Between 2009 and 2011, one in eight Milwaukee residents were forced from their homes by eviction or foreclosure. Evicted: Poverty and Profit in the American City tells their stories. Written by Matthew Desmond, now a Harvard sociologist, the book follows eight families, Black and white, who struggle to keep a roof over their heads.
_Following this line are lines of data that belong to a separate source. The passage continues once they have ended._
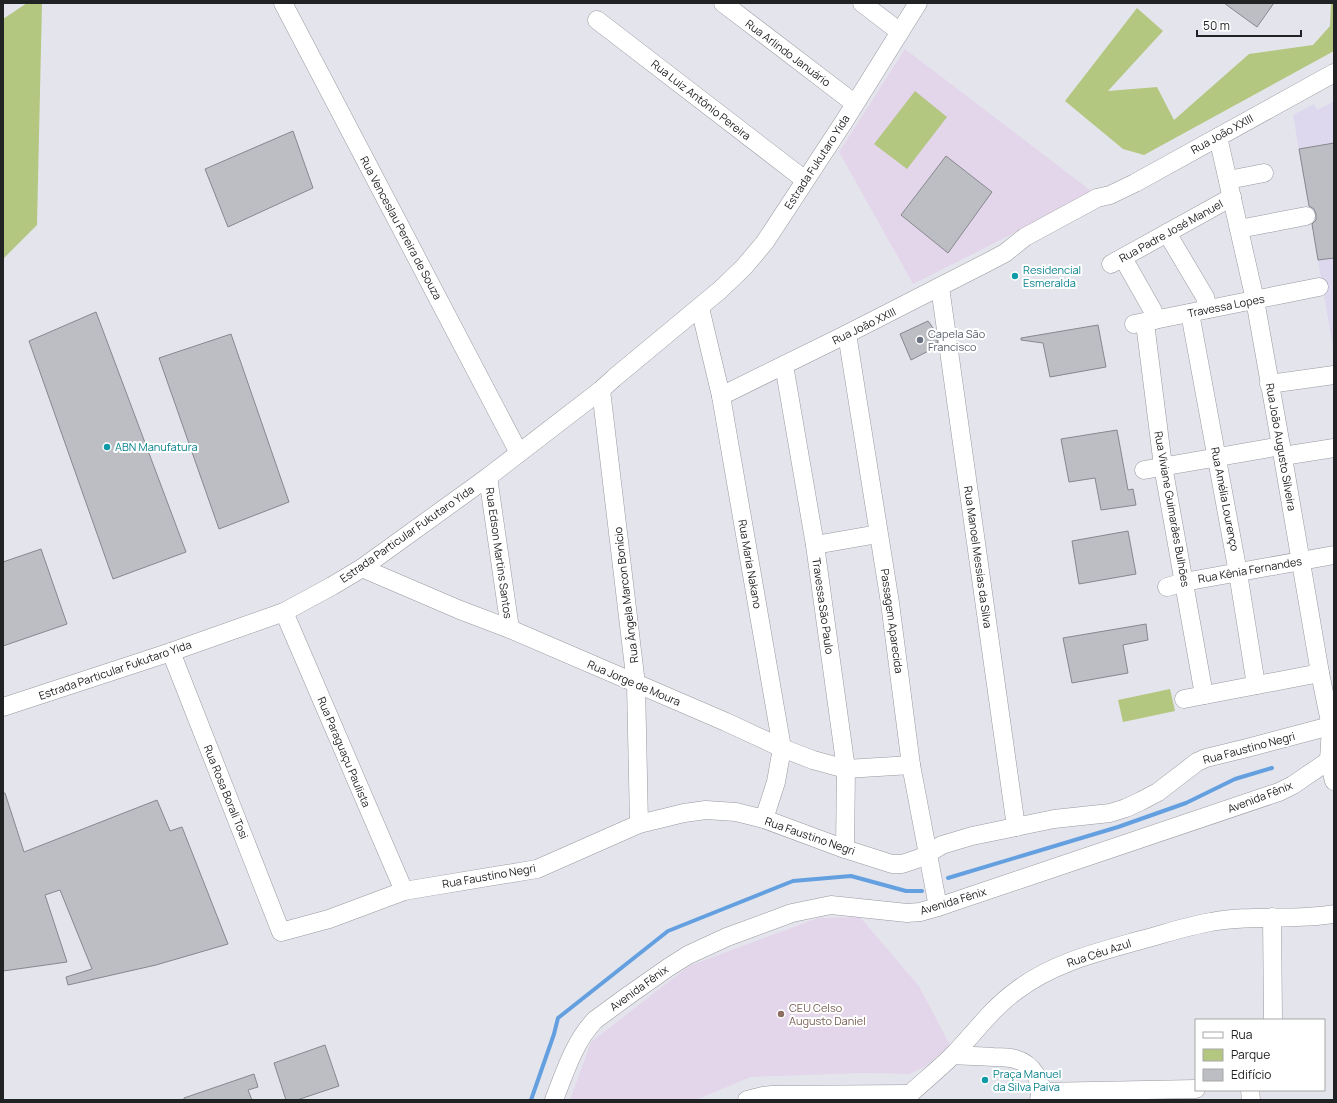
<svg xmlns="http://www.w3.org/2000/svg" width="1337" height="1103" viewBox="0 0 1337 1103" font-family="Manrope,sans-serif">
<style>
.industrial{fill:#ded8ee}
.education{fill:#e4d6ea}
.green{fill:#b4c781}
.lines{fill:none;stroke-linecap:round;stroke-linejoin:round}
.stream{stroke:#64a0e0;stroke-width:4}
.building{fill:#bcbec4;stroke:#87888e}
.minor-casing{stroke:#9899a0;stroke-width:19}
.minor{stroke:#fff;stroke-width:18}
.culture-dot{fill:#0f9aa8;stroke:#fff;stroke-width:1.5}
.worship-dot{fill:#6b7280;stroke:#fff;stroke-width:1.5}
.education-dot{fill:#8d6e63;stroke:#fff;stroke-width:1.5}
.labels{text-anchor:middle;stroke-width:4;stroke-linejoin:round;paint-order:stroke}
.street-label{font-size:11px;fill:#212224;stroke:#fff}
.culture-label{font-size:11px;fill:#0d838f;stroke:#fff;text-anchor:start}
.worship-label{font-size:11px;fill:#5b616d;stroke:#fff;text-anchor:start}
.education-label{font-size:11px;fill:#785e54;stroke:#fff;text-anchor:start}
</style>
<rect width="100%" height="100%" fill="#e4e5ec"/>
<polygon class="industrial" points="1334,101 1334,354 1293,115 1314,104 1317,110"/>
<g class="education">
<polygon points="905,49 1094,193 913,284 839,152"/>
<polygon points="860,917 919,986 950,1045 926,1066 910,1074 865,1073 751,1077 696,1100 570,1100 591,1042 689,966 818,918"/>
</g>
<g class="green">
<polygon points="27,3 42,3 37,225 3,259 3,19"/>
<polygon points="1331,3 1334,3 1334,51 1144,155 1123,149 1065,101 1137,8 1163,31 1108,91 1157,87 1174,120 1249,54 1313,45 1330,26"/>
<polygon points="915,91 947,117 907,169 874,144"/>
<polygon points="1170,689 1175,711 1123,722 1118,700"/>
</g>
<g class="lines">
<g class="stream">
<polyline points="948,878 1118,827 1186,803 1235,779 1272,768"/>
<polyline points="531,1100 554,1034 558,1018 668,931 793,881 851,876 906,891 922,891"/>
</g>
</g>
<g class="building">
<polygon points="1224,3 1274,3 1257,27"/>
<polygon points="293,131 313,188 228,227 205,169"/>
<polygon points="1334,143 1334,258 1318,260 1312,224 1316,220 1316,214 1314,209 1309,206 1299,149"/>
<polygon points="946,156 992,192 948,253 901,215"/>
<polygon points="96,312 186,552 113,579 29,341"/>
<polygon points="928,321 936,332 938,346 911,360 900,334"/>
<polygon points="1098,325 1106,367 1050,377 1043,343 1021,340 1021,338"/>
<polygon points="231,334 289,502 219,529 159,358"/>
<polygon points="1117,430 1128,490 1133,489 1136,505 1101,510 1095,478 1069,482 1061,439"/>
<polygon points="1128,531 1136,574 1079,584 1072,541"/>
<polygon points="41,549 67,624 3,646 3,562"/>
<polygon points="1146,624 1148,640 1123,645 1128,673 1072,683 1063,638"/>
<polygon points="3,793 5,793 24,852 157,800 170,831 182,827 228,944 156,965 68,985 66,977 92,969 60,890 45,895 67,962 3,971"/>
<polygon points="325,1045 339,1086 297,1100 286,1100 274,1063"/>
<polygon points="254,1074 258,1087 248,1090 252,1100 184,1100 184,1098"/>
</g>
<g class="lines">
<g class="minor-casing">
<g id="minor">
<polyline points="283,3 519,453"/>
<polyline points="723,3 854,103"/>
<polyline points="862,3 900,32"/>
<polyline points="597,20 805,180"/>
<polyline points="1218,137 1255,300 1281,446 1320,673 1331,727 1329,760 1334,781"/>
<polyline points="1228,180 1264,173"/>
<polyline points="1239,229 1306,216"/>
<polyline points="1167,233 1205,297 1208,309"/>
<polyline points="1123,258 1153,311 1155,320"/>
<polyline points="1111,264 1232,197"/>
<polyline points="940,287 1016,827"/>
<polyline points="700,308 721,396 782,748 776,782 764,819"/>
<polyline points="1190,313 1238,573 1256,685"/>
<polyline points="1145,323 1163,466 1204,695"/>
<polyline points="1134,324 1319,287"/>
<polyline points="847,334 890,603 911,765 938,907"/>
<polyline points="784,365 815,545 846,769 845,849"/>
<polyline points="1269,384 1334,375"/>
<polyline points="601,390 636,684 639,824"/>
<polyline points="721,396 847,334 988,262 1005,253 1025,237 1097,198 1110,195 1135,183 1334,73"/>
<polyline points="1283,456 1334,448"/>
<polyline points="1144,470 1281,446"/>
<polyline points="488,477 510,629"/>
<polyline points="815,545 878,534"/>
<polyline points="362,568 460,610 510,629 726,722 782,748 813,760 846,769 911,765"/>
<polyline points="1167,587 1184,582 1334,555"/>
<polyline points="284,612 404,891"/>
<polyline points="171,652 281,932 329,919 404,891 537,869 639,824 684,813 706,810 736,812 764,819 845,849 892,864 902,864 920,858 942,845 972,836 1054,819 1110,813 1126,808 1141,801 1158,792 1197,762 1206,758 1247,748 1334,725"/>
<polyline points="1184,699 1320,673"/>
<polyline points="3,707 171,652 284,612 332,586 362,568 488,477 601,390 614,378 720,290 744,267 765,242 845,120 918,3"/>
<polyline points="1272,917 1273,1020"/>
<path d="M953,1055C966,1056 980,1056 993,1057C1001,1057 1008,1057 1015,1059C1033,1064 1044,1082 1039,1100"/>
<polyline points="1250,1090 1251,1100"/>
<polyline points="1041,1092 1196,1089"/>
<path d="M910,1094C924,1081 939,1069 952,1056C974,1034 991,1009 1016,991C1052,963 1098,952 1141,940C1164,934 1187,926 1211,922C1251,914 1293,921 1334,914"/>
<path d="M554,1100C565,1072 574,1042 595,1020L629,995L669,967L688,955L727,937L792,913L831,905L907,913L920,912L938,907L1279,792L1293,785L1334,757"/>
<polyline points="747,1100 763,1096 772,1095 910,1094"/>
</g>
</g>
<use href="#minor" class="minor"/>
</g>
<g class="culture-dot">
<circle cx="1015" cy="276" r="4"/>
<circle cx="107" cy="447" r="4"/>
<circle cx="985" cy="1080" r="4"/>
</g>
<circle class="worship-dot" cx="920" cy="340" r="4"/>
<circle class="education-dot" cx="781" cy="1014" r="4"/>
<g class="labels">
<g class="street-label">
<text transform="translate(788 53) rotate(37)" y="4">Rua Arlindo Januário</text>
<text transform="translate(701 100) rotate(38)" y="4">Rua Luiz Antônio Pereira</text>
<text transform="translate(1222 134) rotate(-29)" y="4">Rua João XXIII</text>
<text transform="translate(817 162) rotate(-57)" y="4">Estrada Fukutaro Yida</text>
<text transform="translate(401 228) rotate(62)" y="4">Rua Venceslau Pereira de Souza</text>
<text transform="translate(1171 231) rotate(-29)" y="4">Rua Padre José Manuel</text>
<text transform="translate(1226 306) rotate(-11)" y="4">Travessa Lopes</text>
<text transform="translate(864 326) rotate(-26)" y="4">Rua João XXIII</text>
<text transform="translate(1281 447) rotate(80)" y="4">Rua João Augusto Silveira</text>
<text transform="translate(1225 499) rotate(79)" y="4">Rua Amélia Lourenço</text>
<text transform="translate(1172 509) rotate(80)" y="4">Rua Viviane Guimarães Bulhões</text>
<text transform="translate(407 534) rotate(-35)" y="4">Estrada Particular Fukutaro Yida</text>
<text transform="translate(499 553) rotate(82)" y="4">Rua Edson Martins Santos</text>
<text transform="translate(978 557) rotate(82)" y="4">Rua Manoel Messias da Silva</text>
<text transform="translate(750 564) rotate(80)" y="4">Rua Maria Nakano</text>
<text transform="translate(1250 570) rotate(-10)" y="4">Rua Kênia Fernandes</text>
<text transform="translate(626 595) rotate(-97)" y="4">Rua Ângela Marcon Bonício</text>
<text transform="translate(823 606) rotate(82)" y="4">Travessa São Paulo</text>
<text transform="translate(892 621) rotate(82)" y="4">Passagem Aparecida</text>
<text transform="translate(115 670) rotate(-19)" y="4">Estrada Particular Fukutaro Yida</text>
<text transform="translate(634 683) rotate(23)" y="4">Rua Jorge de Moura</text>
<text transform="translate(1249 748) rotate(-15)" y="4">Rua Faustino Negri</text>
<text transform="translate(344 752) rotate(67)" y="4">Rua Paraguaçu Paulista</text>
<text transform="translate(226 792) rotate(68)" y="4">Rua Rosa Borali Tosi</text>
<text transform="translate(1260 797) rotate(-21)" y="4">Avenida Fênix</text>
<text transform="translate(810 836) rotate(19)" y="4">Rua Faustino Negri</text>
<text transform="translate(489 876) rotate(-10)" y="4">Rua Faustino Negri</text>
<text transform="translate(953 901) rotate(-17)" y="4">Avenida Fênix</text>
<text transform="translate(1099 953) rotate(-18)" y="4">Rua Céu Azul</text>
<text transform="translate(639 988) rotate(-36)" y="4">Avenida Fênix</text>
</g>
<g class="culture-label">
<text x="1023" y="274">Residencial<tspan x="1023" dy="13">Esmeralda</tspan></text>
<text x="115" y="451">ABN Manufatura</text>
<text x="993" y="1078">Praça Manuel<tspan x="993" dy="13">da Silva Paiva</tspan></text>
</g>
<g class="worship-label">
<text x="928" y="338">Capela São<tspan x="928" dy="13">Francisco</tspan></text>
</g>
<g class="education-label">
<text x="789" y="1012">CEU Celso<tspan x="789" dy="13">Augusto Daniel</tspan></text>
</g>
</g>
<rect width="1337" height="1103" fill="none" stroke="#212224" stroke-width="8"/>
<rect x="1195" y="1019" width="130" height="72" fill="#ffffff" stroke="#a6a7a7"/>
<rect x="1203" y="1032" width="20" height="6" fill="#ffffff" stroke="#a6a7a7"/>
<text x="1231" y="1039" font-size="12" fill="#212224">Rua</text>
<rect x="1203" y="1049" width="20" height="12" fill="#b4c781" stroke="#a6a7a7"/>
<text x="1231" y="1059" font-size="12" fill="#212224">Parque</text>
<rect x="1203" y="1069" width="20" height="12" fill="#bcbec4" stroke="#a6a7a7"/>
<text x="1231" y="1079" font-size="12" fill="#212224">Edifício</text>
<path d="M1197 30v6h104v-6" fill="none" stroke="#212224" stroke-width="2"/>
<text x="1203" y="30" font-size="12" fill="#212224" stroke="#ffffff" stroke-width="3" paint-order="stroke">50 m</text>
</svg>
The reader meets Arleen and her two boys, Jori and Jafaris, after their rented house is condemned as “unfit for human habitation” by the city. After several short stays in apartments across the inner city, she finds a duplex unit for $550 a month, 88 per cent of her welfare cheque. Desmond introduces us to other Black Milwaukeeans, mostly women, in similar straits, and recounts the stories of a smaller number of poor white residents facing eviction: people like Scott, a young nurse who lost his license when he was overtaken by his drug addiction.